Content for Covenant · June 13, 2026

Why Gratitude Cannot Be Forced

Why thankfulness grows like a plant, not a switch you flip.

One thing I’ve learned over the years is that some things stop working the moment you try to force them. Love is one. Trust is another. Respect. And gratitude is definitely on that list.

Most people treat gratitude like something you can just decide to feel. They tell themselves to “just be thankful” or “count their blessings,” like it’s a switch they can flip. I’ve tried that. It works for a little while — maybe five or ten minutes — until something goes wrong. Then all those things you were supposed to be grateful for suddenly feel very far away.

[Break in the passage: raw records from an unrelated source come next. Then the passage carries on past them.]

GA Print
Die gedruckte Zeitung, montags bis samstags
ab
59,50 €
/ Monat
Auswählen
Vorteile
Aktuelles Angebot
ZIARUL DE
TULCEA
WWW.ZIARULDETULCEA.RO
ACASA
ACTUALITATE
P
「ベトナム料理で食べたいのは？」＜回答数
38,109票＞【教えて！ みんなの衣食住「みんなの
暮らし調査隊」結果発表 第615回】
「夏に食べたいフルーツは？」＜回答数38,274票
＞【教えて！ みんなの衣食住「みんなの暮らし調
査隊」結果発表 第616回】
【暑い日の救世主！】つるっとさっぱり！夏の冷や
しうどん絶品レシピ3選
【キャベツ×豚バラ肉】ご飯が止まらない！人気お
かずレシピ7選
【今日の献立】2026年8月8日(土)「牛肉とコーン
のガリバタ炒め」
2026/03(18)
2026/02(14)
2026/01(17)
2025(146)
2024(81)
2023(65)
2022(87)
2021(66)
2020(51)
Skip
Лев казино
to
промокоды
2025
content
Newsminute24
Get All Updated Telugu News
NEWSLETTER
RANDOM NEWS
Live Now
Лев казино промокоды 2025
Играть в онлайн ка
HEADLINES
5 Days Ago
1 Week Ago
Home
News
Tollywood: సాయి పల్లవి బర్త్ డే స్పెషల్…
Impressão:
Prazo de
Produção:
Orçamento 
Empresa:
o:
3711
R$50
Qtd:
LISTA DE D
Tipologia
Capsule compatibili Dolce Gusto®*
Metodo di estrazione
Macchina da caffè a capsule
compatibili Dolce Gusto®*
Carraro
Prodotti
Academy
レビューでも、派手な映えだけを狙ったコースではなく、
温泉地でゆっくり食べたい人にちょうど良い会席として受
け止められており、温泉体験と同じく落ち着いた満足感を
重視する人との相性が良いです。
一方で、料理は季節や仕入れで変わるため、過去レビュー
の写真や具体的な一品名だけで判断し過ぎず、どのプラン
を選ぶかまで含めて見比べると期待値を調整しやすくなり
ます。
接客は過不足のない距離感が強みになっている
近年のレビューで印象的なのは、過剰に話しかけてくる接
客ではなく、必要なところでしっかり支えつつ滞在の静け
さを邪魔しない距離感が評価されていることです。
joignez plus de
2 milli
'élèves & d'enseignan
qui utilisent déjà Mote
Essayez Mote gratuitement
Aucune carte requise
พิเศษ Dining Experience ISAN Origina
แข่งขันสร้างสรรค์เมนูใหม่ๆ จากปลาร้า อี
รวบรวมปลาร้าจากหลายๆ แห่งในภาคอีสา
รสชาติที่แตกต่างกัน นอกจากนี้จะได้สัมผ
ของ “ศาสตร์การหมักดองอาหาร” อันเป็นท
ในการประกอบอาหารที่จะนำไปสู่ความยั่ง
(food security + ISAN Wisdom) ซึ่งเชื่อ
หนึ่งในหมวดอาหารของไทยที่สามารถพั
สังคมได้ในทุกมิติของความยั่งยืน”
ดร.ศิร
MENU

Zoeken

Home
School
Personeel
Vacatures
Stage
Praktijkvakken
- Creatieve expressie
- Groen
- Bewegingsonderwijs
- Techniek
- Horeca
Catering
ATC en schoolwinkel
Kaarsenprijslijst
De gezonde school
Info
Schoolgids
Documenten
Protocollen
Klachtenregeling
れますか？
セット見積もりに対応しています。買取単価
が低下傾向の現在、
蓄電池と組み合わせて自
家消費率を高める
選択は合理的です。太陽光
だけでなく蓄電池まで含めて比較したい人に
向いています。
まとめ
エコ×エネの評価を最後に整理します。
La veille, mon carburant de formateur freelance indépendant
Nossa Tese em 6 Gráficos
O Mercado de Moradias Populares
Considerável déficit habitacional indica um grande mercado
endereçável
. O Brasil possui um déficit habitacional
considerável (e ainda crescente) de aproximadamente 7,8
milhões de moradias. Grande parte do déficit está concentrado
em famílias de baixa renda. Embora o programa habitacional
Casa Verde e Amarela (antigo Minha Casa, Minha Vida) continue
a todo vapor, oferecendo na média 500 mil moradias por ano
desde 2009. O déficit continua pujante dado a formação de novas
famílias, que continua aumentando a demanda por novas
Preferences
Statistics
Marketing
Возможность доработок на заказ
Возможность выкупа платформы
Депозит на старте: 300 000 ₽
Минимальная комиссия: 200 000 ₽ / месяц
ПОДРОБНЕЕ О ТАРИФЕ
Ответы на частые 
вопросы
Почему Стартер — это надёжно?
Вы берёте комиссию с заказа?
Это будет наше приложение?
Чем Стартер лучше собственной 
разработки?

What I’ve come to see is that gratitude doesn’t respond well to force. It’s more like a plant than a machine. You can create the conditions for it to grow, but you can’t make it appear on command. It usually shows up later than we want it to — often after we’ve lost something, or after we’ve been disappointed, or after we finally stop trying to make life go the way we planned.

I don’t think gratitude is something God demands from us as a performance. I think it’s something He lets us discover. And usually, we discover it when we’re no longer trying so hard to control everything.

The older I get, the more I believe gratitude isn’t a duty. It’s what happens when you finally see something clearly that was there the whole time.